総長さんが甘やかしてくる②(※イラストあり)
「ところでさ。今日の“オレ”どう思う」
「……は?」
「似せてみたんだよね。雰囲気。タレ目メイクもそうだし。テーマをつけるなら、ズバリ“愛されウサギ系カノジョ”」
胸がざわつく。
少し離れた賑やかな通路からざわつく客の声が聞こえてくるが、なぜか別世界のようにそこが遠く感じた。
「この姿でキミの前に現れたとき。キミは目を見開き驚いた顔をしていたね。
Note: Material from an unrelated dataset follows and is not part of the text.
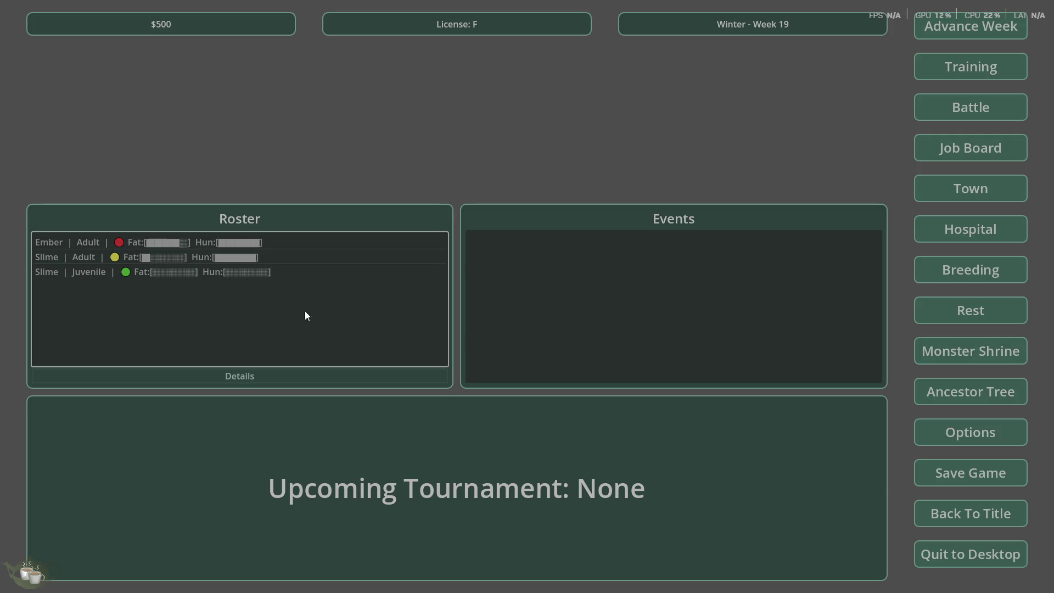
View the Details of the adult Slime and the juvenile Slime in turn
left_click(231, 258)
どうしてかな?」
【お待たせ】
――長い黒髪が、そこにいるはずのない、あの子みたいだなと思った。
背丈はおろか、ふと見せる仕草や表情が
どこかあの子をチラつかせた。
なにも燐のせい、というわけじゃない。
ここ数日、ずっとそうだ。
――俺は気づくとユウのことを考えている。
退屈な学校で優等生演じているときも。
通学中も。
夜、眠りにつくときも。
無意識のうちに
俺の頭の片隅に、ユウがいた。
「ねえ、愁。キミはユウちゃんのことを妹だなんて思っていないんじゃないの?」
耳元で囁かれた声は、悪魔の囁きのようで。
「違う。俺は――」
「知ってる? こういう気持ちってさ。気づいたが最後なんだ。どんどん加速して。止めたくて止められるものじゃなくなる」
俺の中に黒く渦巻く感情を、呼び起こす。